▶ [Excerpt]:
↓↓↓
- Born: c. 1964 Albuquerque, New Mexico, U.S.
- Education: Harvard University (BS, MS) Stanford University (PhD)
- Occupations: Investment banker, entrepreneur

= R. Martin Chavez =

American investment banker and entrepreneur

Ramon Martin Chavez (born c. 1964) is an American investment banker and entrepreneur. He is vice chairman and partner of Sixth Street Partners. Previously, he served in a variety of senior roles at Goldman Sachs, including chief information officer (2014–2017), chief financial officer, and global co-head of the firm's Securities Division. Marty was also a partner and member of Goldman's management committee. He was the chief technology officer and co-founder of Quorum Software Systems and CEO and co-founder of Kiodex. He is chairman of the board of computational pharmaceutical company Recursion, Board Observer of biotech company Earli and longevity biopharma company Cambrian Biopharma, and board member of Alphabet Inc.

Chavez was appointed president of Harvard University's board of overseers for the 2020–21 academic year.

==Early life and education==
R. Martin Chavez was born c. 1964. He is a 10th generation New Mexican on his paternal side. His maternal grandparents were immigrants from Mexico and Spain. His mother is a court stenographer. He grew up in Albuquerque, New Mexico, with his four siblings.

Chavez was educated at the Albuquerque Academy, graduating in 1981. He entered Harvard University as a sophomore, and graduated with a bachelor's degree in biochemistry and a master's degree in computer science in 1985. He went on to earn a PhD in medical information sciences from Stanford University.

==Career==
Chavez started his career in the Silicon Valley. He co-founded Quorum Software Systems in 1989 and served as its chief technology officer from 1989 to 1993.

Chavez joined the J. Aron Currency and Commodities Division of Goldman Sachs in 1993, where he was senior energy strat (strategist, or “strat” in Goldman lingo) until 1997. He then joined Credit Suisse Financial Products, where he was the Global Head of Energy Derivatives from 1997 to 2000. He co-founded Kiodex in 2000, and he served as its chief executive officer and chairman until 2004.

Chavez re-joined Goldman Sachs in 2005 as managing director in IBD Strats. He was later promoted to Global Co-Head of Securities Division Strats, followed by Global Co-Chief Operating Officer of the Equities Franchise.

He served as its chief information officer from 2014 to 2017, when he was succeeded by Elisha Wiesel. He served as its deputy chief financial officer until May 2017, when he succeeded Harvey Schwartz as its chief financial officer. He was a member of Goldman Sachs' Hispanic/Latino Network and Lesbian, Gay, Bisexual and Transgender Network. Chavez was among the most senior Latinos on Wall Street, as well as the most senior openly gay executive at Goldman Sachs.

In September 2019, Chavez announced his retirement from Goldman Sachs.
↑↑↑
▶ [Supplied entries]:
↓↓↓
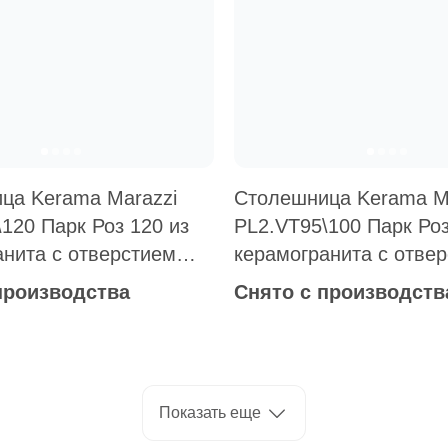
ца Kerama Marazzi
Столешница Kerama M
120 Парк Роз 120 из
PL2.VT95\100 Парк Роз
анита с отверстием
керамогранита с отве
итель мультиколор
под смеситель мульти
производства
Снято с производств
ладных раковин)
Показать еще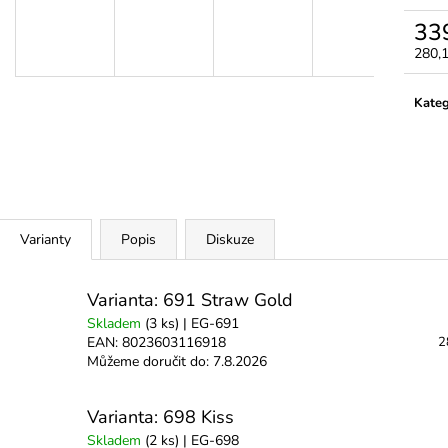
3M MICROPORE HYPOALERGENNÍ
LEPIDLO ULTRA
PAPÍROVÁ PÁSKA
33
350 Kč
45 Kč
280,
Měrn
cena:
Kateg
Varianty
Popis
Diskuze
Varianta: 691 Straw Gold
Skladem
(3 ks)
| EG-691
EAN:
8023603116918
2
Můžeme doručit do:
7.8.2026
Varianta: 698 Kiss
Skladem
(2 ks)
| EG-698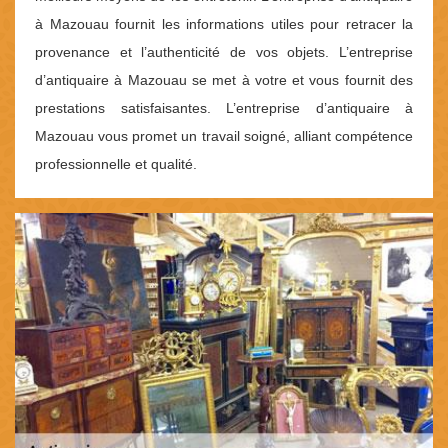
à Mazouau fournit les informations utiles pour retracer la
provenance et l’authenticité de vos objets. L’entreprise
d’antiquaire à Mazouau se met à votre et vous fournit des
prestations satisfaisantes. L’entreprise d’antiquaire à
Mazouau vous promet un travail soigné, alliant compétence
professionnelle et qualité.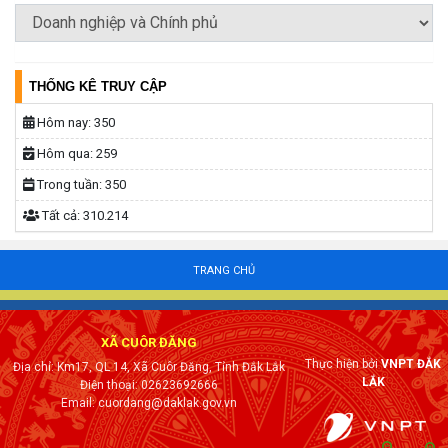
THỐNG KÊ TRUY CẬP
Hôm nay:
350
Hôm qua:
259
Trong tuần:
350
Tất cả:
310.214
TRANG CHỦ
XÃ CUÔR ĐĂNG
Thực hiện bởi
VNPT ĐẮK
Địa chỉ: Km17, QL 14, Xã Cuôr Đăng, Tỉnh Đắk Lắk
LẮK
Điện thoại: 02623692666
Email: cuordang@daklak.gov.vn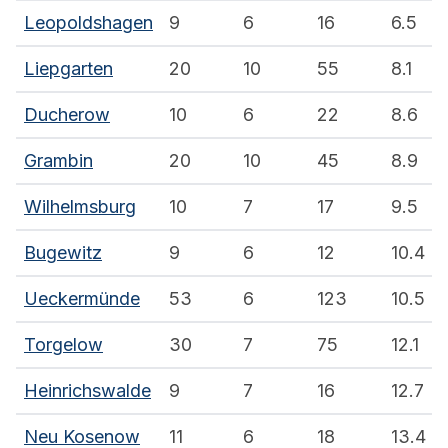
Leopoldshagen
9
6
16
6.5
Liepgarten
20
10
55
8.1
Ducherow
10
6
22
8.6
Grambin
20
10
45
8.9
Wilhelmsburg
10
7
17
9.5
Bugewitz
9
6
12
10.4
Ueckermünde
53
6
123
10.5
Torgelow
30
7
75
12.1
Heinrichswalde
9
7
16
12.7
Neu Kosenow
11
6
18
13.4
↑↑↑
↓↓↓
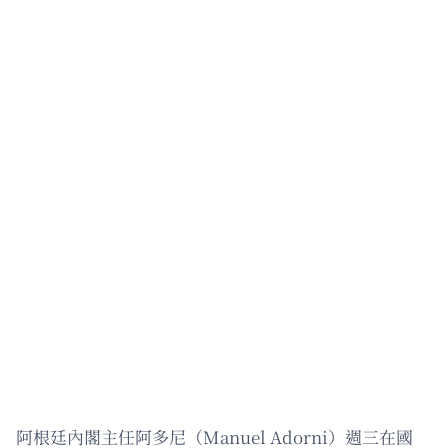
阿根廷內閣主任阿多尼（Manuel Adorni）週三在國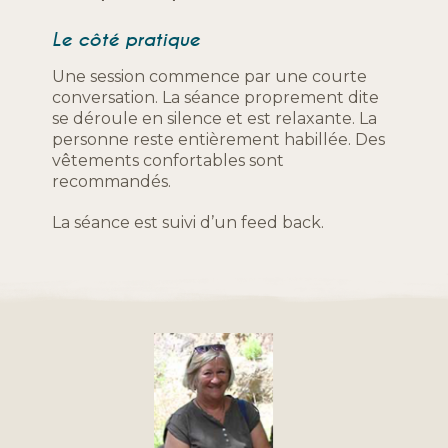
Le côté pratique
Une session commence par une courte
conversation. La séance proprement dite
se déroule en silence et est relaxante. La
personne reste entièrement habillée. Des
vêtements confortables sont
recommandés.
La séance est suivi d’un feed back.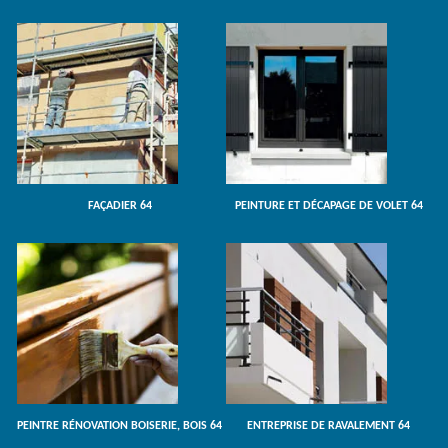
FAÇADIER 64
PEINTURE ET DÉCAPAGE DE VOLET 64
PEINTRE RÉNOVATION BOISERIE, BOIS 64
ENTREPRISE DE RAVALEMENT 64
↑↑↑
▶ [Task set]:
A: Using the R. Martin Chavez article, decide whether each of the following statements agrees with it, answering yes or no and quoting the words that settle it: (i) Chavez graduated from the Albuquerque Academy in 1981. (ii) Chavez was chief technology officer of Kiodex. (iii) Chavez succeeded Harvey Schwartz as chief financial officer of Goldman Sachs.
B: According to the R. Martin Chavez article, what degree did Chavez earn from Stanford University?
C: Transcribe from the R. Martin Chavez article the stretch from "Ramon Martin Chavez" through "2020–21 academic year.".

▶ [Solutions in order]:
A:
(i) Yes: "Chavez was educated at the Albuquerque Academy, graduating in 1981."
(ii) No: "He co-founded Kiodex in 2000, and he served as its chief executive officer and chairman until 2004."
(iii) Yes: "He served as its deputy chief financial officer until May 2017, when he succeeded Harvey Schwartz as its chief financial officer."

B: A PhD in medical information sciences.

C:
Ramon Martin Chavez (born c. 1964) is an American investment banker and entrepreneur. He is vice chairman and partner of Sixth Street Partners. Previously, he served in a variety of senior roles at Goldman Sachs, including chief information officer (2014–2017), chief financial officer, and global co-head of the firm's Securities Division. Marty was also a partner and member of Goldman's management committee. He was the chief technology officer and co-founder of Quorum Software Systems and CEO and co-founder of Kiodex. He is chairman of the board of computational pharmaceutical company Recursion, Board Observer of biotech company Earli and longevity biopharma company Cambrian Biopharma, and board member of Alphabet Inc.

Chavez was appointed president of Harvard University's board of overseers for the 2020–21 academic year.